2022 novel by Sylvain Neuvel

Until the Last of Me is a 2022 science fiction alternate history novel by Canadian writer Sylvain Neuvel. It was first published in March 2022 in the United States by Tor Books, and in the United Kingdom by Michael Joseph. The book is the second of three books in Neuvel's Take Them to the Stars series, preceded by A History of What Comes Next (2021) and followed by For the First Time, Again (2023).

Until the Last of Me is set between the late-1960s and the late-1980s during the Cold War. It is about a group of women who continue to manipulate history to get humanity into space The novel's chapter titles are titles of songs from the period in which the chapters take place.

==Plot introduction==
Mia and her daughter, Lola are the 99th and 100th generation of the mysterious Kibsu, a society of powerful women whose goal it is to save humanity, and ultimately get them into space. Until the Last of Me covers their influence in the United States' Space Shuttle program, and the Pioneer and Voyager space probes, and the Soviet Union's Venera planetary probes, and the Vostok cosmonaut program.

In addition to pursuing the Kibsu's goals, Mia and Lola also must evade the Tracker, an equally mysterious clan of men whose aim it is to seek and destroy the Kibsu. One of the Trackers is Samael, a young man who fights against his fellow Tracker's homicidal tendencies.

==Critical reception==
In a review of Until the Last of Me in Library Journal, Kristi Chadwick described the novel as "an exciting science fiction thriller that will in turn inform and surprise readers." A reviewer at Publishers Weekly wrote that while Until the Last of Me "lacks the nail-biting action" of the first book in the series, its emphasis on Lola and Samael's struggles "add[s] depth to the drama".

Mark Yon wrote in SFFWorld that he found Until the Last of Me "difficult to put down". In a review of the book, he stated that he liked the way Neuvel merges fiction with historical figures and events, and how the novel "builds relentlessly until the classic conflict at the end." But Yon did have some reservations. He felt that parts of the plot "didn't work" for him, and that too much attention was given to US space achievements, the Space Shuttle and the Pioneer and Voyager programs, and not enough to the Soviet Venera probes, and the Vostok program.

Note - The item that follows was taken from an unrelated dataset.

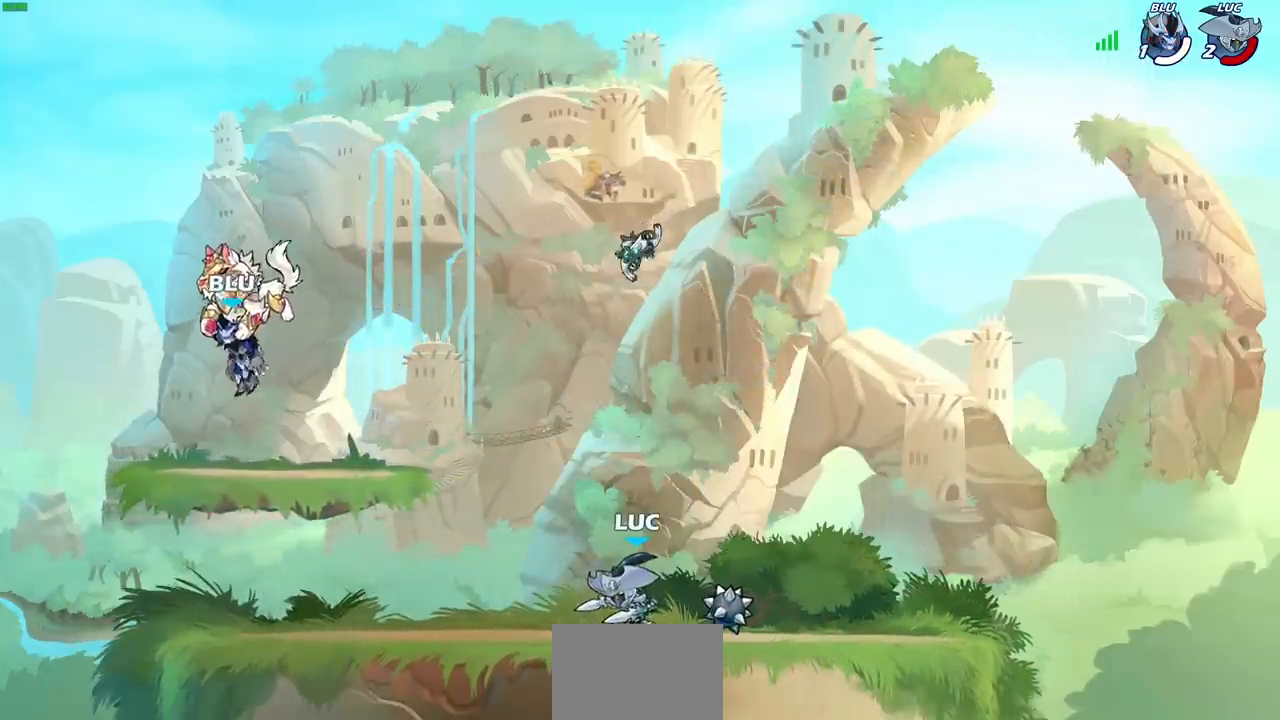
{"buttons": [], "left_stick": "left", "right_stick": "center", "events": [[500, "left_stick", "left"]]}
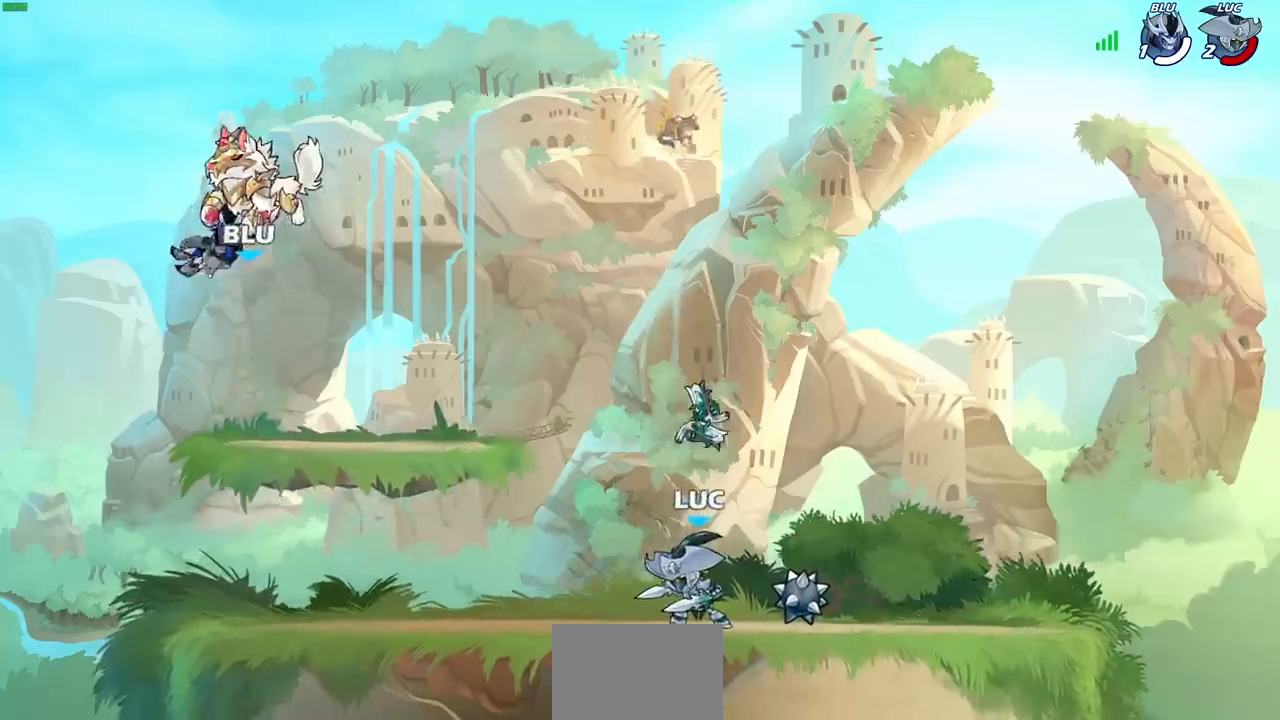
{"buttons": [], "left_stick": "center", "right_stick": "center", "events": [[133, "R1", "down"], [133, "R2", "down"], [167, "CROSS", "down"], [283, "SQUARE", "down"], [317, "CROSS", "up"], [317, "left_stick", "center"], [333, "SQUARE", "up"], [350, "R1", "up"], [367, "R2", "up"]]}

Reviewing Until the Last of Me at Tor.com, Tobias Carroll was impressed with the way the book tells the story from "a highly limited perspective", yet alludes to a much bigger picture. Carroll added that while Neuvel has carefully balanced the mysteries of the Take Them to the Stars series with the slow reveal of answers, he found that the limited perspective used in many of the chapters "can frustrate somewhat". He felt that not enough is given to explain "just how everything is coming together".